(Saved entries)
· · · ·

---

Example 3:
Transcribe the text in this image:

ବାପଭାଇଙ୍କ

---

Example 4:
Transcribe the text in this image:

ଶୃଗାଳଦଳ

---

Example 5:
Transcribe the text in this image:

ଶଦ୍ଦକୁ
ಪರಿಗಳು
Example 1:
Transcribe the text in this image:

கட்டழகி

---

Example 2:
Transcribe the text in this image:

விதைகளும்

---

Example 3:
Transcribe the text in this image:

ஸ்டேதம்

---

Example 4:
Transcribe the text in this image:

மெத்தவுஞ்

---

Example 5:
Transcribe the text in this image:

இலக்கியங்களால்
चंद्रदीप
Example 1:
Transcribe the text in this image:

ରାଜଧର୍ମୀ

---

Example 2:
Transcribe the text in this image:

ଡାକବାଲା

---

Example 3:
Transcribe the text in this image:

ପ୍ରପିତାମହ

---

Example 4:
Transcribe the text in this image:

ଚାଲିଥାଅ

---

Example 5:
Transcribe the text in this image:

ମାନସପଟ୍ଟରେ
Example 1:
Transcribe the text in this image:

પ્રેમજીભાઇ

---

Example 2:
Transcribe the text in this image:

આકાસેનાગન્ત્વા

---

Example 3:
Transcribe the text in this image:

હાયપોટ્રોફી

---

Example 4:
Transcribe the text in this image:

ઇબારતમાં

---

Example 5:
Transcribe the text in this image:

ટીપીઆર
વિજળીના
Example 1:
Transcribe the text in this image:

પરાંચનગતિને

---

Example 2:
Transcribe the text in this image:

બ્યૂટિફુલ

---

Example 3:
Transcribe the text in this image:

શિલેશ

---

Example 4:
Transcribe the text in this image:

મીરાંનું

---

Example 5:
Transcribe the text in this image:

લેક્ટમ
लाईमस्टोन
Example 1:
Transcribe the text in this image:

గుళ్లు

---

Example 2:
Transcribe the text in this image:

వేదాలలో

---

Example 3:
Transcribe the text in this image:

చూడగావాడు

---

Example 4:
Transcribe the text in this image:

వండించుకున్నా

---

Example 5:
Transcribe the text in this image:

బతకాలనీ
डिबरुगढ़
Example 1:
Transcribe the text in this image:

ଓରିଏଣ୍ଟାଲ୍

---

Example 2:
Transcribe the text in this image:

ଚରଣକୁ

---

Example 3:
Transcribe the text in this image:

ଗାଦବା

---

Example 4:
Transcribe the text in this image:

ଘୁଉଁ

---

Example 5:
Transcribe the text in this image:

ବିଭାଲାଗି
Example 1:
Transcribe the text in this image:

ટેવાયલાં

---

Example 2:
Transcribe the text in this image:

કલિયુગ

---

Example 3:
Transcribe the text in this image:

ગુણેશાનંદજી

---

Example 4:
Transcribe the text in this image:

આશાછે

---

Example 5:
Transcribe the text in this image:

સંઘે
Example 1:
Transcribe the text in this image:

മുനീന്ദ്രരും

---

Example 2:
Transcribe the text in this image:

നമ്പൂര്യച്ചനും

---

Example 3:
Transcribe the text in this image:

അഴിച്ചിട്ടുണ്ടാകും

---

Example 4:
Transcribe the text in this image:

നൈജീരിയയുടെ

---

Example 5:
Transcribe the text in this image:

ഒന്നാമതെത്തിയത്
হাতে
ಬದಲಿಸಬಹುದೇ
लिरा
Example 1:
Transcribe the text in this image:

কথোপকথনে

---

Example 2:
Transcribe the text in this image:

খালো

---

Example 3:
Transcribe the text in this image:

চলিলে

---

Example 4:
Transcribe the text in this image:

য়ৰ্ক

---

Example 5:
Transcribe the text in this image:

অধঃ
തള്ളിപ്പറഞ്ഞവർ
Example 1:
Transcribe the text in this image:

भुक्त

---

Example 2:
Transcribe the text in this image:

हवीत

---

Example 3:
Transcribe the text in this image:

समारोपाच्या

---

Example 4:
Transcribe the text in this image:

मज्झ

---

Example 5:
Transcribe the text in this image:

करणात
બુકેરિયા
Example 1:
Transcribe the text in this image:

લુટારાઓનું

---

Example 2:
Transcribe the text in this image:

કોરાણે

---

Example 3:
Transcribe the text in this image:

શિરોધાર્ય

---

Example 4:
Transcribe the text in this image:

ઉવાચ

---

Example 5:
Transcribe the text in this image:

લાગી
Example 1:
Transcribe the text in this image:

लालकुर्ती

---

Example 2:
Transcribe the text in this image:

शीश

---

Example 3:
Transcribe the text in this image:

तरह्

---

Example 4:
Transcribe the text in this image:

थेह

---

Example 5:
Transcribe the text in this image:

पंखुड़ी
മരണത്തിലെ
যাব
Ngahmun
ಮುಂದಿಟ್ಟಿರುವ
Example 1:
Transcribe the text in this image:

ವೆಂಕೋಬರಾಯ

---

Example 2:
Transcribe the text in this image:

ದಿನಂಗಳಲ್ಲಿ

· · · ·

Return the full data, every line of it, with nothing altered.

---

Example 3:
Transcribe the text in this image:

ବାପଭାଇଙ୍କ

---

Example 4:
Transcribe the text in this image:

ଶୃଗାଳଦଳ

---

Example 5:
Transcribe the text in this image:

ଶଦ୍ଦକୁ
ಪರಿಗಳು
Example 1:
Transcribe the text in this image:

கட்டழகி

---

Example 2:
Transcribe the text in this image:

விதைகளும்

---

Example 3:
Transcribe the text in this image:

ஸ்டேதம்

---

Example 4:
Transcribe the text in this image:

மெத்தவுஞ்

---

Example 5:
Transcribe the text in this image:

இலக்கியங்களால்
चंद्रदीप
Example 1:
Transcribe the text in this image:

ରାଜଧର୍ମୀ

---

Example 2:
Transcribe the text in this image:

ଡାକବାଲା

---

Example 3:
Transcribe the text in this image:

ପ୍ରପିତାମହ

---

Example 4:
Transcribe the text in this image:

ଚାଲିଥାଅ

---

Example 5:
Transcribe the text in this image:

ମାନସପଟ୍ଟରେ
Example 1:
Transcribe the text in this image:

પ્રેમજીભાઇ

---

Example 2:
Transcribe the text in this image:

આકાસેનાગન્ત્વા

---

Example 3:
Transcribe the text in this image:

હાયપોટ્રોફી

---

Example 4:
Transcribe the text in this image:

ઇબારતમાં

---

Example 5:
Transcribe the text in this image:

ટીપીઆર
વિજળીના
Example 1:
Transcribe the text in this image:

પરાંચનગતિને

---

Example 2:
Transcribe the text in this image:

બ્યૂટિફુલ

---

Example 3:
Transcribe the text in this image:

શિલેશ

---

Example 4:
Transcribe the text in this image:

મીરાંનું

---

Example 5:
Transcribe the text in this image:

લેક્ટમ
लाईमस्टोन
Example 1:
Transcribe the text in this image:

గుళ్లు

---

Example 2:
Transcribe the text in this image:

వేదాలలో

---

Example 3:
Transcribe the text in this image:

చూడగావాడు

---

Example 4:
Transcribe the text in this image:

వండించుకున్నా

---

Example 5:
Transcribe the text in this image:

బతకాలనీ
डिबरुगढ़
Example 1:
Transcribe the text in this image:

ଓରିଏଣ୍ଟାଲ୍

---

Example 2:
Transcribe the text in this image:

ଚରଣକୁ

---

Example 3:
Transcribe the text in this image:

ଗାଦବା

---

Example 4:
Transcribe the text in this image:

ଘୁଉଁ

---

Example 5:
Transcribe the text in this image:

ବିଭାଲାଗି
Example 1:
Transcribe the text in this image:

ટેવાયલાં

---

Example 2:
Transcribe the text in this image:

કલિયુગ

---

Example 3:
Transcribe the text in this image:

ગુણેશાનંદજી

---

Example 4:
Transcribe the text in this image:

આશાછે

---

Example 5:
Transcribe the text in this image:

સંઘે
Example 1:
Transcribe the text in this image:

മുനീന്ദ്രരും

---

Example 2:
Transcribe the text in this image:

നമ്പൂര്യച്ചനും

---

Example 3:
Transcribe the text in this image:

അഴിച്ചിട്ടുണ്ടാകും

---

Example 4:
Transcribe the text in this image:

നൈജീരിയയുടെ

---

Example 5:
Transcribe the text in this image:

ഒന്നാമതെത്തിയത്
হাতে
ಬದಲಿಸಬಹುದೇ
लिरा
Example 1:
Transcribe the text in this image:

কথোপকথনে

---

Example 2:
Transcribe the text in this image:

খালো

---

Example 3:
Transcribe the text in this image:

চলিলে

---

Example 4:
Transcribe the text in this image:

য়ৰ্ক

---

Example 5:
Transcribe the text in this image:

অধঃ
തള്ളിപ്പറഞ്ഞവർ
Example 1:
Transcribe the text in this image:

भुक्त

---

Example 2:
Transcribe the text in this image:

हवीत

---

Example 3:
Transcribe the text in this image:

समारोपाच्या

---

Example 4:
Transcribe the text in this image:

मज्झ

---

Example 5:
Transcribe the text in this image:

करणात
બુકેરિયા
Example 1:
Transcribe the text in this image:

લુટારાઓનું

---

Example 2:
Transcribe the text in this image:

કોરાણે

---

Example 3:
Transcribe the text in this image:

શિરોધાર્ય

---

Example 4:
Transcribe the text in this image:

ઉવાચ

---

Example 5:
Transcribe the text in this image:

લાગી
Example 1:
Transcribe the text in this image:

लालकुर्ती

---

Example 2:
Transcribe the text in this image:

शीश

---

Example 3:
Transcribe the text in this image:

तरह्

---

Example 4:
Transcribe the text in this image:

थेह

---

Example 5:
Transcribe the text in this image:

पंखुड़ी
മരണത്തിലെ
যাব
Ngahmun
ಮುಂದಿಟ್ಟಿರುವ
Example 1:
Transcribe the text in this image:

ವೆಂಕೋಬರಾಯ

---

Example 2:
Transcribe the text in this image:

ದಿನಂಗಳಲ್ಲಿ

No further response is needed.